Sprinkle on top of apples and bake at 375 for 25-30 minutes or until bubbly.
- Simple flowers in bud vases from Blooming buckets. I have made friends with a local florist who lets me come in the back and pick buds. It is my favorite thing EVER.
- Napkins from T.J.Maxx for $5.99
- Placemats from Target
- Mason jars from random places
- Old burlap
- Rosemary tucked in napkins with raffia that I found in my new organized junk drawer (that someone else organized)
- I honestly don’t have matchy serving dishes, so I just piece things together.

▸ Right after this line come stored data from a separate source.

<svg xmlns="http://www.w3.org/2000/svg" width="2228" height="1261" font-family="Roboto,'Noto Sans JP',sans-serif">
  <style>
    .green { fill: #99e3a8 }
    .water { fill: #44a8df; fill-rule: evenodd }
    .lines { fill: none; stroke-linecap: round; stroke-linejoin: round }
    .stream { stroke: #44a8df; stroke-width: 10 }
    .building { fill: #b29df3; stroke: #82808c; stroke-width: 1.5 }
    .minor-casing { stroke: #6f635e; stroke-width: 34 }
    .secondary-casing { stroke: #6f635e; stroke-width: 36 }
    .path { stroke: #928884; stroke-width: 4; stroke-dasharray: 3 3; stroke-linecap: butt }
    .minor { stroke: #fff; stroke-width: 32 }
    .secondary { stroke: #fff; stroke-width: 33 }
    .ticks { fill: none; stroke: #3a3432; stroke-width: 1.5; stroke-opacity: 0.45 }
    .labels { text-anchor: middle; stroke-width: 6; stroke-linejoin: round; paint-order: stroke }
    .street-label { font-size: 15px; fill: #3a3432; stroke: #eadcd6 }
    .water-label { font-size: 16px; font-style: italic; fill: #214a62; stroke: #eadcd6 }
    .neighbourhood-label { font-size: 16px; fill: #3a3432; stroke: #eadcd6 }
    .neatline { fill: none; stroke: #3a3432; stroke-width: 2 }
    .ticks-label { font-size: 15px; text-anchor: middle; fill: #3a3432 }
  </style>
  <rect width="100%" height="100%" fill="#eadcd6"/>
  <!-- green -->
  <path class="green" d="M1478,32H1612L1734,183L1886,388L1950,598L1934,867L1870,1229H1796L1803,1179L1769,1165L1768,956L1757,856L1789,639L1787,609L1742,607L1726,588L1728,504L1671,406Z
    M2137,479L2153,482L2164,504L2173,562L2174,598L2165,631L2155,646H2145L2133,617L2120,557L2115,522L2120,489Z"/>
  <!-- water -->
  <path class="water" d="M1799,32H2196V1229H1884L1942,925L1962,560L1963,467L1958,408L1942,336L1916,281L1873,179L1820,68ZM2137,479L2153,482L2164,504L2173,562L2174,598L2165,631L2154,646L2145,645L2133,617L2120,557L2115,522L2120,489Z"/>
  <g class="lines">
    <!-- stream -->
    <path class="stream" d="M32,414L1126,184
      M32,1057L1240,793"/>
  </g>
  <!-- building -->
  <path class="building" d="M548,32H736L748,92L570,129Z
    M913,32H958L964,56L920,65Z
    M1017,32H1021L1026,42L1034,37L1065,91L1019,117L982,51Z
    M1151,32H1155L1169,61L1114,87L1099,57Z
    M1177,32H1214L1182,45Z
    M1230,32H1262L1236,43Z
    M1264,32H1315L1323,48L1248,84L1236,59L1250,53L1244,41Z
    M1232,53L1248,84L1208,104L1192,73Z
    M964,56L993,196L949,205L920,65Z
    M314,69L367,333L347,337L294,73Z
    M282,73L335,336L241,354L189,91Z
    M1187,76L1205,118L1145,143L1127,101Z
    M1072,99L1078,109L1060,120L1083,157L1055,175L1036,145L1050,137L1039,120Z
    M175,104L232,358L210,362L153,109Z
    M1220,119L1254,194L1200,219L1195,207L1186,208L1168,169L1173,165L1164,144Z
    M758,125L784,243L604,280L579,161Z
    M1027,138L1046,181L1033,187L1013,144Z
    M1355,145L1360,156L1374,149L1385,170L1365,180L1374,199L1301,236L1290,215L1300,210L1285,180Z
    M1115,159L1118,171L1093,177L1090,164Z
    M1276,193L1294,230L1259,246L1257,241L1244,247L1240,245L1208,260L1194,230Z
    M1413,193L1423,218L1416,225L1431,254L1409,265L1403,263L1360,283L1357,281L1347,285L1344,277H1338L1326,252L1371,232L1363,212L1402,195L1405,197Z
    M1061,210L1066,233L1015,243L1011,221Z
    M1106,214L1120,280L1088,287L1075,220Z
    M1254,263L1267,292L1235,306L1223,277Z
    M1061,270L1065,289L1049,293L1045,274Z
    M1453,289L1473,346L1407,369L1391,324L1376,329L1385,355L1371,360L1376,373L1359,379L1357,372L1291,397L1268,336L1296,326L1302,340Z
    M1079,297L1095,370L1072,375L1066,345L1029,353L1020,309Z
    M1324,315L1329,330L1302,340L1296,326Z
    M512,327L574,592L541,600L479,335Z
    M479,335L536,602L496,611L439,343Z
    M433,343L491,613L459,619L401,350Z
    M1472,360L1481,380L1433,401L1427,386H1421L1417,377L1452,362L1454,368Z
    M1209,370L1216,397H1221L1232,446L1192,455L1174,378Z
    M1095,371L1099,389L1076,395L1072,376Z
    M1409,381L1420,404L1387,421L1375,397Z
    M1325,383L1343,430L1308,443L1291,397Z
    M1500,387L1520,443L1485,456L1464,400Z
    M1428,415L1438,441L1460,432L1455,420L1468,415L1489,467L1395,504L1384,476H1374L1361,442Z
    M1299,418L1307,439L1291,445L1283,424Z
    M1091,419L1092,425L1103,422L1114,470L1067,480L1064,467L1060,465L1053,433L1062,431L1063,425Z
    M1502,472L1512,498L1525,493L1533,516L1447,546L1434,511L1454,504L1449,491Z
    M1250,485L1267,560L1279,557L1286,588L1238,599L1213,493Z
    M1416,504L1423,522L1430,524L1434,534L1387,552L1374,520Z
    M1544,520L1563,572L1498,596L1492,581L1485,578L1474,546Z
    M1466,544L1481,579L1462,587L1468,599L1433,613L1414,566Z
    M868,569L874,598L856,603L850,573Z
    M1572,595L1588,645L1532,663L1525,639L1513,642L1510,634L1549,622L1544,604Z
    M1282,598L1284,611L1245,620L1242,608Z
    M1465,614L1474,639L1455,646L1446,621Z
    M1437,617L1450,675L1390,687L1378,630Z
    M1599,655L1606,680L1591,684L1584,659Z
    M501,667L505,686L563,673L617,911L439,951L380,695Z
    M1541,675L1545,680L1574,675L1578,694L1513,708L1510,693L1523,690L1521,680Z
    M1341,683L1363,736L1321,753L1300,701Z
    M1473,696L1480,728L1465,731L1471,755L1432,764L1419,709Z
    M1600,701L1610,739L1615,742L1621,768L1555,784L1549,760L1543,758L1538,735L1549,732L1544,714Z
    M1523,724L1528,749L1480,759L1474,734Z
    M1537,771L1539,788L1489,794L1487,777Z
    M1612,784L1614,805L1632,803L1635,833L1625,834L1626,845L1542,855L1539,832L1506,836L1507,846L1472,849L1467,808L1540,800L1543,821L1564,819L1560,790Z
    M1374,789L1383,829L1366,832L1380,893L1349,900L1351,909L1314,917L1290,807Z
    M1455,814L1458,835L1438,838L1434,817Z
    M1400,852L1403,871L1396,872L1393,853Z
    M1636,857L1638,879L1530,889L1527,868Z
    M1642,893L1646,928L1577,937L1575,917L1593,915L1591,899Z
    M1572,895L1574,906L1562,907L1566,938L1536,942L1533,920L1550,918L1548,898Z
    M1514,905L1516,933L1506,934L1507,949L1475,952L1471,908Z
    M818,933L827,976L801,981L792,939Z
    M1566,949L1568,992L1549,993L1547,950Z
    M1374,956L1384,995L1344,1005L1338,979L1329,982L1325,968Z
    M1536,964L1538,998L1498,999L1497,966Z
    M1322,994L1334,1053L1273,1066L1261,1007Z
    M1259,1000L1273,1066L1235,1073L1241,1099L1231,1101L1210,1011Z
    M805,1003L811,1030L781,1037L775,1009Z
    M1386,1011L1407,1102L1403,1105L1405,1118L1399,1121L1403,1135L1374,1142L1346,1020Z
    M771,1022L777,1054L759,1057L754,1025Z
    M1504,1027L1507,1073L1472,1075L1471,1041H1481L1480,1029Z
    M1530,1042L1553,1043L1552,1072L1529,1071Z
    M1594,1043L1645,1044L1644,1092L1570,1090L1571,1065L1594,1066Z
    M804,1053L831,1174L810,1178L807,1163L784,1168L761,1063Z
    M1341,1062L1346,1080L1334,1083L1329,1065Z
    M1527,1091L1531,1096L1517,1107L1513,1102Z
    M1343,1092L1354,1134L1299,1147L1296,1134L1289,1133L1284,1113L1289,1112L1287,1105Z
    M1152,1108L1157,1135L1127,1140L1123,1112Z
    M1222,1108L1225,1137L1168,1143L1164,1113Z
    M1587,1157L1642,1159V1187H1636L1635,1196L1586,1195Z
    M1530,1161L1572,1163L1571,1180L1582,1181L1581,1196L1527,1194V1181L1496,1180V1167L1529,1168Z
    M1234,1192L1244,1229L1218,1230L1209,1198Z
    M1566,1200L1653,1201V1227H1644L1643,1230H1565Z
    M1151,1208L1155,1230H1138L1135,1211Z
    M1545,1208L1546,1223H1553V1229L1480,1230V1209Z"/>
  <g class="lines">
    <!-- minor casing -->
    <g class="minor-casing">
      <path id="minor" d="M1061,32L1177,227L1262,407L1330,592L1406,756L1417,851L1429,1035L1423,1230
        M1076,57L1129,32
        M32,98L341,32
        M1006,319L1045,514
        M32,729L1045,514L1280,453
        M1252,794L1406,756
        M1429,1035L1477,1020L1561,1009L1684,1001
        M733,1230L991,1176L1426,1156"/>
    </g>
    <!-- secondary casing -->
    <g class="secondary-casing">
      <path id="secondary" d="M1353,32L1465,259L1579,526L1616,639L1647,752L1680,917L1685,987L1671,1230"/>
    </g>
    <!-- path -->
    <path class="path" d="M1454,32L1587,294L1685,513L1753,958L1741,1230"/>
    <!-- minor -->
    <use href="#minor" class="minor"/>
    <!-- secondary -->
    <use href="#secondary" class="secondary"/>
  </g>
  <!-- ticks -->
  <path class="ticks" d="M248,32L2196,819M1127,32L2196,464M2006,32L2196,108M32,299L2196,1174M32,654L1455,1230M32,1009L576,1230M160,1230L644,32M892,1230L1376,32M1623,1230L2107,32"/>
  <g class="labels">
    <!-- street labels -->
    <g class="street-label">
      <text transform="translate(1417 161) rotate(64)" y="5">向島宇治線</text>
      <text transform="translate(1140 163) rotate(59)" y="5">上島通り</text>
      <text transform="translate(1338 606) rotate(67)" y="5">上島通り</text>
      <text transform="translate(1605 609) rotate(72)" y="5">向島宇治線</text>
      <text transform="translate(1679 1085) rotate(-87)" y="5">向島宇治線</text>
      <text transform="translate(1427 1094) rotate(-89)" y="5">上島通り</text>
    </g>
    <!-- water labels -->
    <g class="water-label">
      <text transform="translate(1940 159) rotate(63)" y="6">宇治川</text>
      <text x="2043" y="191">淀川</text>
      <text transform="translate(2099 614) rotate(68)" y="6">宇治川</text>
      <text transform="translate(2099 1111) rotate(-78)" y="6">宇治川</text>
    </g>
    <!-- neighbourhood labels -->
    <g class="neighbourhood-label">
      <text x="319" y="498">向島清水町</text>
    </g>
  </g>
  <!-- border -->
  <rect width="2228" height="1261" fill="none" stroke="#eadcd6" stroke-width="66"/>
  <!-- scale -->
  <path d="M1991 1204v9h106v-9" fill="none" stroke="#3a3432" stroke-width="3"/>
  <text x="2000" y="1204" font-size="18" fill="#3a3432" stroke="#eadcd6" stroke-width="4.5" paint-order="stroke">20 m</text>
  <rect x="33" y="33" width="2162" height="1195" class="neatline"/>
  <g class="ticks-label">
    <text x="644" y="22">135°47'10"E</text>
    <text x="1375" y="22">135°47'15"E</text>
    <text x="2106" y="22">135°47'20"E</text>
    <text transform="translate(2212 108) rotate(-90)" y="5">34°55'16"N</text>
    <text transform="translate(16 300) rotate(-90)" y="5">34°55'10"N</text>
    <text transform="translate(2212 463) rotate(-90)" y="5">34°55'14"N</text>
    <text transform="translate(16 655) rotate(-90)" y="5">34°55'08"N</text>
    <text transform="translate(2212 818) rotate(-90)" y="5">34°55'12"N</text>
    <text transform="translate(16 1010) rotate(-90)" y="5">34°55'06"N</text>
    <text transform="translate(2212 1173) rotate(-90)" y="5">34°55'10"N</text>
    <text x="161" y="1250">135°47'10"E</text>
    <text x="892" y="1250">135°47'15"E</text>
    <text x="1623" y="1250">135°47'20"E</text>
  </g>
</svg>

Each month someone else will host and be in charge of dinner. My dinners will probably be easy, but my table will be pretty because I love it. But some days it could look like delivery pizza and a football game or crockpot meals. Sometimes will will even have meals on paper plates. Gasp.
It doesn’t matter what you have or what it looks like, it really just matters about being together. My people could care less if I have cute cuts of rosemary branches on their table. They would be just as happy with paper products, but it’s what I love to do! It’s my love language, so even though the guys may look at my table with confusion, they go with it.

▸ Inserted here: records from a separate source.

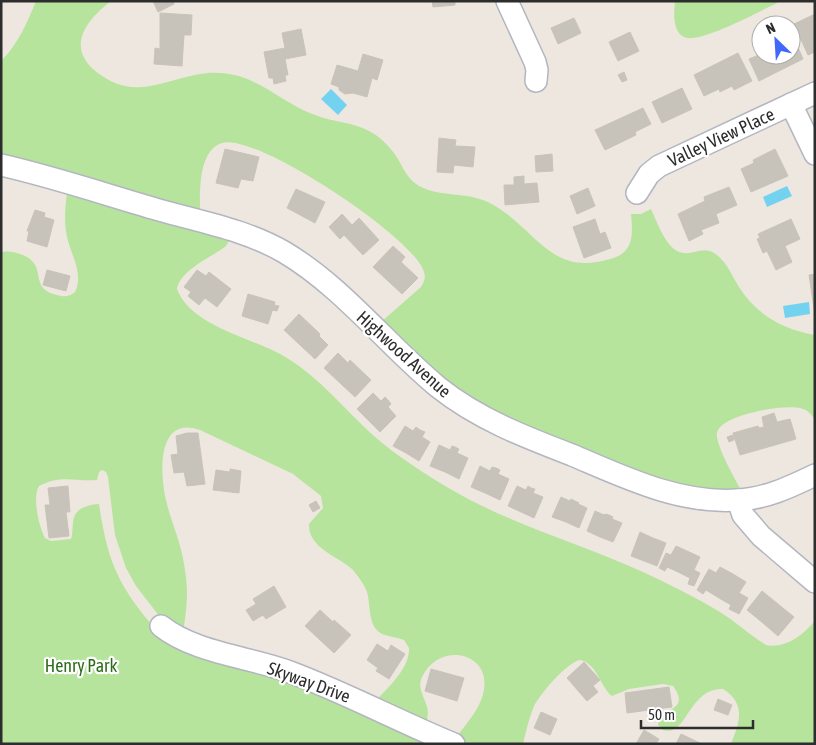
<svg xmlns="http://www.w3.org/2000/svg" width="816" height="745" font-family="'Asap Condensed',sans-serif">
<style>
.green{fill:#b7e49c}
.water{fill:#73d2f0}
.building{fill:#c7c2ba;stroke:#cac3b9}
.lines{fill:none;stroke-linecap:round;stroke-linejoin:round}
.minor-casing{stroke:#b3b6c0;stroke-width:24}
.minor{stroke:#fff;stroke-width:21}
.labels{text-anchor:middle;dominant-baseline:central;stroke-width:4.5;stroke-linejoin:round;paint-order:stroke}
.street-label{font-size:18px;fill:#2d2d2d;stroke:#fff}
.park-label{font-size:18px;fill:#2e6c1b;stroke:#fff}
</style>
<rect width="100%" height="100%" fill="#eee7df"/>
<g class="green">
<path d="M36,1H111C89,18 66,44 93,69C134,105 166,77 208,73C255,70 275,100 315,115C332,122 353,122 369,131C379,136 387,144 394,153C402,164 405,176 416,184C437,198 465,191 488,202C535,225 548,278 610,259C634,253 633,235 631,214H641L651,209C657,222 663,240 674,249C690,261 701,242 717,255C728,264 732,276 739,287C757,315 782,329 815,335V419C811,415 808,410 803,409C788,403 720,414 717,433C715,444 735,479 741,490H710L655,479L494,412L446,381L381,322L421,287C424,282 426,278 424,272C415,238 255,132 222,143C198,151 200,191 200,211L1,156V61C18,44 27,23 36,1Z"/>
<path d="M675,1H781C764,9 699,45 684,37C672,31 674,12 675,1Z"/>
<path d="M67,193L229,241L226,246C212,257 180,270 177,289C191,327 255,338 287,358C320,378 345,410 374,436C397,456 425,474 452,490C512,525 580,543 643,572C669,584 695,597 720,612C736,622 750,635 766,645C785,649 803,635 815,621V744H731C739,723 747,704 723,689C688,688 687,738 663,730L658,725C659,707 692,712 673,686L663,684L629,689L612,696C600,687 597,663 580,660C566,663 541,693 534,706C529,718 526,731 523,744H471L455,739C466,724 482,707 484,689C490,652 439,641 422,677C417,688 424,696 427,707C429,713 427,719 426,726L375,702C387,688 410,669 409,648L404,640C397,637 389,637 382,634C367,626 371,605 367,592C364,584 358,576 352,569C338,556 308,548 309,524L323,508L321,496L293,474L200,430C155,414 160,478 167,504C172,524 181,543 184,564C189,590 187,607 183,633L160,617L136,586L126,568L115,535L108,477L106,472L102,470L99,472L97,480C74,482 62,474 39,486C32,497 39,527 45,538L51,541L71,539C73,534 72,529 73,523C74,508 87,505 99,504C107,557 116,583 152,625L282,675L439,744H1V252C10,250 25,254 31,260C44,271 31,289 57,295C64,297 69,297 75,292C84,274 71,255 67,237C64,223 65,207 67,193Z"/>
</g>
<g class="water">
<polygon points="331,89 347,105 338,115 321,99"/>
<polygon points="787,186 792,196 767,207 763,197"/>
<polygon points="809,302 810,314 785,318 783,306"/>
</g>
<g class="building">
<polygon points="153,1 173,1 174,4 158,12"/>
<polygon points="432,1 455,1 455,5 433,7"/>
<polygon points="160,13 192,15 191,35 184,35 182,66 154,64 155,48 160,49"/>
<polygon points="815,14 815,52 808,55 794,24"/>
<polygon points="574,18 581,33 558,44 551,28"/>
<polygon points="301,29 306,55 285,59 288,75 285,75 286,81 274,84 273,78 269,78 264,52 285,48 282,33"/>
<polygon points="630,32 639,51 618,61 609,42"/>
<polygon points="794,38 803,59 759,81 749,59 761,54 761,55 791,55 791,40"/>
<polygon points="738,53 752,81 734,90 732,86 720,92 719,89 704,96 694,75"/>
<polygon points="363,54 383,60 377,80 372,78 367,97 353,93 345,94 339,90 339,87 331,84 337,65 358,71"/>
<polygon points="624,72 627,80 622,82 618,75"/>
<polygon points="682,88 692,109 662,123 652,102"/>
<polygon points="643,108 651,124 635,132 636,135 605,150 595,130"/>
<polygon points="439,138 456,140 455,146 475,147 473,167 454,165 453,173 437,172"/>
<polygon points="225,149 259,157 253,181 241,179 238,188 216,183"/>
<polygon points="775,149 788,176 751,192 741,169 754,163 753,160"/>
<polygon points="552,154 553,171 536,172 535,156"/>
<polygon points="524,176 524,184 537,183 539,202 505,205 504,185 514,185 514,177"/>
<polygon points="729,187 737,205 716,214 719,223 701,230 703,234 689,241 678,214 705,201 704,197"/>
<polygon points="588,188 595,206 577,214 570,196"/>
<polygon points="296,189 325,202 315,223 287,208"/>
<polygon points="35,210 45,213 44,217 54,220 47,247 27,241 29,231 27,231"/>
<polygon points="342,214 352,225 359,218 379,240 363,255 344,235 340,239 329,227"/>
<polygon points="595,219 600,234 605,232 611,248 584,258 573,227"/>
<polygon points="791,219 800,239 785,246 792,262 776,270 767,251 763,253 757,239 760,238 758,234"/>
<polygon points="393,246 405,257 401,262 418,278 402,294 373,267"/>
<polygon points="47,270 70,276 66,291 43,285"/>
<polygon points="197,270 206,276 209,272 231,289 217,307 205,298 199,305 188,296 191,292 184,287"/>
<polygon points="815,274 815,315 809,275"/>
<polygon points="248,294 275,302 268,324 242,316"/>
<polygon points="274,305 279,306 277,311 272,310"/>
<polygon points="299,314 320,334 319,336 328,345 315,359 284,330"/>
<polygon points="338,353 348,363 350,360 371,380 355,397 324,368"/>
<polygon points="373,393 381,401 385,397 388,400 368,420 357,409"/>
<polygon points="388,400 391,404 388,407 396,416 380,432 368,420"/>
<polygon points="774,413 777,422 790,419 796,439 740,455 733,433 758,426 759,428 764,427 762,417"/>
<polygon points="405,426 413,431 416,427 420,430 406,453 393,446"/>
<polygon points="420,430 425,432 422,437 430,442 419,461 406,453"/>
<polygon points="187,433 198,433 205,484 187,486 184,472 174,473 171,455 178,454 176,436"/>
<polygon points="733,435 734,440 729,442 727,437"/>
<polygon points="439,445 450,450 452,446 455,447 445,472 430,466"/>
<polygon points="455,447 459,449 457,453 468,458 459,479 445,472"/>
<polygon points="480,466 490,471 492,467 496,468 485,493 471,487"/>
<polygon points="496,468 500,470 498,474 509,479 500,500 485,493"/>
<polygon points="230,469 241,471 239,493 213,490 216,470 230,472"/>
<polygon points="68,486 70,512 66,512 69,536 49,538 45,505 50,505 48,488"/>
<polygon points="517,486 526,490 528,486 531,488 521,512 508,506"/>
<polygon points="531,488 535,489 533,493 543,497 534,518 521,512"/>
<polygon points="561,497 570,501 571,499 575,501 566,522 552,517"/>
<polygon points="316,501 320,508 313,512 309,505"/>
<polygon points="575,501 579,503 578,504 587,508 579,528 566,522"/>
<polygon points="595,511 604,515 605,514 609,515 600,537 587,531"/>
<polygon points="609,515 613,517 612,519 622,523 613,542 600,537"/>
<polygon points="640,532 653,538 644,561 631,556"/>
<polygon points="653,538 666,543 657,566 644,561"/>
<polygon points="676,546 687,551 678,572 667,567 665,571 659,568 666,553 671,555"/>
<polygon points="687,551 700,557 694,570 700,573 694,586 688,584 690,578 678,572"/>
<polygon points="720,567 733,574 719,598 706,590 703,594 697,590 709,569 716,573"/>
<polygon points="733,574 746,582 739,593 748,598 739,614 729,609 731,605 719,598"/>
<polygon points="274,586 286,607 266,619 263,615 253,621 246,610 256,604 253,599"/>
<polygon points="762,591 778,604 763,623 747,610"/>
<polygon points="778,604 794,617 778,636 763,623"/>
<polygon points="320,610 333,622 334,620 351,635 334,653 305,626"/>
<polygon points="377,644 388,651 391,645 405,654 389,679 376,671 378,668 367,660"/>
<polygon points="584,662 600,680 593,686 598,692 587,701 567,678"/>
<polygon points="431,669 464,678 457,701 425,691"/>
<polygon points="669,687 672,707 627,713 625,693"/>
<polygon points="718,699 732,705 728,715 714,710"/>
<polygon points="541,712 557,719 550,735 534,728"/>
<polygon points="644,730 659,739 656,744 636,744"/>
<polygon points="681,734 702,744 676,744"/>
</g>
<g class="lines">
<g class="minor-casing">
<g id="minor">
<polyline points="507,1 535,62 537,70 536,81"/>
<polyline points="791,104 815,154"/>
<path d="M1,165C54,177 107,195 159,210C201,222 246,230 284,252C343,287 386,344 438,387C478,419 525,437 572,455C624,477 679,504 737,500C765,499 790,487 815,475"/>
<polyline points="637,193 649,174 659,166 815,93"/>
<polyline points="738,500 743,515 761,536 815,582"/>
<path d="M161,626C195,653 250,657 290,672C346,693 398,721 454,744"/>
</g>
</g>
<use href="#minor" class="minor"/>
</g>
<g class="labels">
<g class="street-label">
<text transform="translate(721 137) rotate(-25)">Valley View Place</text>
<text transform="translate(404 354) rotate(42)">Highwood Avenue</text>
<text transform="translate(309 682) rotate(20)">Skyway Drive</text>
</g>
<g class="park-label">
<text x="81" y="665">Henry Park</text>
</g>
</g>
<rect width="816" height="745" fill="none" stroke="#2d2d2d" stroke-width="5"/>
<g transform="translate(776 40) rotate(335)"><circle r="24" fill="#ffffff" stroke="#ababab"/>
<path d="M0-4L9 19L0 12L-9 19Z" fill="#4068fb"/>
<text y="-8" font-size="14" font-weight="bold" text-anchor="middle" fill="#2d2d2d">N</text>
</g>
<path d="M641 720v8h112v-8" fill="none" stroke="#2d2d2d" stroke-width="2.5"/>
<text x="648" y="720" font-size="15" fill="#2d2d2d" stroke="#ffffff" stroke-width="4" paint-order="stroke">50 m</text>
</svg>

A couple things I would encourage you to think about when having others over:
- Be confident in your hosting skills, whether it be paper plates and pizza or filet mignon and China. OWN IT!
- Let people come into your messes and don’t apologize for it.
- Never compare when you walk into a house that may seem “put together,” it takes away the joy for you AND the one who has labored to give you a special treat. Enjoy the beauty and take it has a gift for you.
P.S. Most those who have pretty houses on the inside (decorated etc…) have 100 junk drawers. Find solace in this!
Funny side story:
I have friend who is starting an organizing business. She wanted to practice on me. Which is music to my ears. She couldn’t believe that my drawers and cabinets were so messy. She assumed that since the outside was pretty and put together the insides would also be put together and wouldn’t need her help. I laughed. I thought to myself what a great lesson. Sometimes people have no idea the messes we hide. Stop hiding it! She couldn’t believe I was comfortable with her seeing my mess. A couple of years earlier I would have been. But now I have come to terms that though I may be good at some things, I am not good at others. And need those people who are, to come in my life (messy and all) and help me sort my shiz out. I need those peeps in every area of my life (Side story over).
Remember we are all creative souls in our own way. Embrace your creativity; your small, big, messy, clean, decorated, 100-junk drawer home, …embrace your hosting skills. Don’t apologize for your dinner, your messes, your hostess mishaps, your paper plates, or your burnt meal!
Remember everyone just wants a kind place to sit, a place to be themselves, and an opportunity to do life with others. Provide that place you own imperfectly perfect way.
And share some of your dinner menus (or come cook mine and I’ll do your table). I am all about the swaps!